** Extract provided **
I hooked up each of the SSDs to a stand-alone Windows workstation and updated the firmware to the latest and greatest.


From Marc's Adventures in IT Land



Linux Install/Setup
For the system Linux OS, I decided to use Gentoo Linux. We are a RHEL shop, but SCST appears to benefit greatly from a newer kernel. I’ve used Gentoo Linux in a production environment before, and my feeling on the whole stability thing with the “enterprise” Linux distributions is that its tossed out the window when you patch one of their kernels or use a newer vanilla kernel -- sure, you got the user-land stuff, but the main function of this server is going to be based in the kernel anyways.

I did use the Hardened Gentoo (amd64) profile and “vanilla-sources” kernel -- not necessarily for the security features, but for the “stability” (supposedly) of it. Most generally use the “hardened-sources” with Hardened Gentoo, but I figured having “clean” kernel source (instead of vendor patches) would be easier for integrating SCST. I got the OS installed and completely updated the whole thing with emerge. When installing Gentoo, I obviously chose a custom kernel (not genkernel) set with some standard options that I like and also what the branches/2.0.0.x/scst/README document from the SCST project recommended; namely:
  • Disable all “kernel hacking” features.
  • Use the CFQ IO scheduler.
  • Turn the kernel preemption off (server).

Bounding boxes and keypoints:

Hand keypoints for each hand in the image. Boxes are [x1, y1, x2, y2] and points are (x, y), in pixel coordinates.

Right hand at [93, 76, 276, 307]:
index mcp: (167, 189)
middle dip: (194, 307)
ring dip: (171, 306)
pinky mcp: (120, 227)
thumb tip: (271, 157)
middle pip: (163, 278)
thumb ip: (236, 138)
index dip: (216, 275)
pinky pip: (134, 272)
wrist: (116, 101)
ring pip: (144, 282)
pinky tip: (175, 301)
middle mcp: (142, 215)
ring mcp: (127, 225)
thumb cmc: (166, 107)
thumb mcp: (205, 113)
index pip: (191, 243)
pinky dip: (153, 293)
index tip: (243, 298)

** Work item **
Please print the Linux setup text between "From Marc's Adventures" and "the kernel anyways.", inclusive. The records have no role in any of this.

** Answer space **
From Marc's Adventures in IT Land



Linux Install/Setup
For the system Linux OS, I decided to use Gentoo Linux. We are a RHEL shop, but SCST appears to benefit greatly from a newer kernel. I’ve used Gentoo Linux in a production environment before, and my feeling on the whole stability thing with the “enterprise” Linux distributions is that its tossed out the window when you patch one of their kernels or use a newer vanilla kernel -- sure, you got the user-land stuff, but the main function of this server is going to be based in the kernel anyways.